More significantly, the company has made some significant behind the scene moves to compete better in the market. With Windows Phone 8.1, Microsoft is making it easier for any company to launch Windows Phone. "We (now) have licensing agreements with Chinese ODMs and companies can directly approach the ODMs to get Windows Phone devices. They don't even have to talk to Microsoft India to sell Windows phone here," said Vineet Durani, who heads Windows Phone division in India. Microsoft has also made Windows Phone more accessible to users. "See it like this: Through APIs earlier we were opening around 20% of the OS to app developers. Now we are opening almost 80% OS. This will help developers build better and more functional apps," says Durani.
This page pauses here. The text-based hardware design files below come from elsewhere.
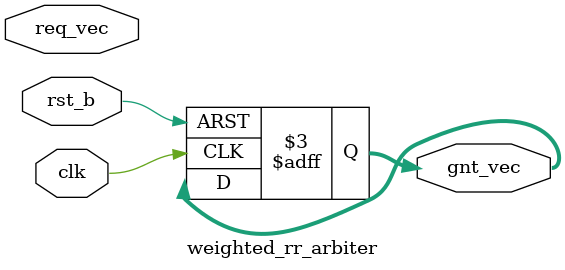
<source format=sv>
module weighted_rr_arbiter(
  input wire clk, rst_b,
  input wire [3:0] req_vec,
  output reg [3:0] gnt_vec
);
  reg [3:0] weights [0:3];
  reg [3:0] counters [0:3];
  reg [1:0] last_served;
  always @(posedge clk or negedge rst_b) begin
    if (!rst_b) begin
      weights[0] <= 4'd3; weights[1] <= 4'd2;
      weights[2] <= 4'd4; weights[3] <= 4'd1;
      gnt_vec <= 4'b0; last_served <= 2'b0;
      // Initialize counters
    end else begin
      // Weighted round-robin arbitration logic
      // would be implemented here
    end
  end
endmodule
</source>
However, the most significant (and possibly desperate) move to save Windows came a few weeks ago at Build. Microsoft has announced that Windows, including the version for phones, is going to be free for use in devices that have a screen size of less than nine inches. Windows will also be free for Internet of Things devices in future.

 The problem is that Android, and Apple with its iOS, are significantly ahead in the game now. "I don't believe that Microsoft will be able to turn the clock back, as Android and iOS have both grown so popular and powerful. Android, in a sense, has replaced Windows as the cost-effective, open platform," says Moorhead. "Windows still has a future, but a diminished one. It still has the dominant position in full-featured business PC platforms and I don't see that changing soon. Windows could wind up being the preferred business platform."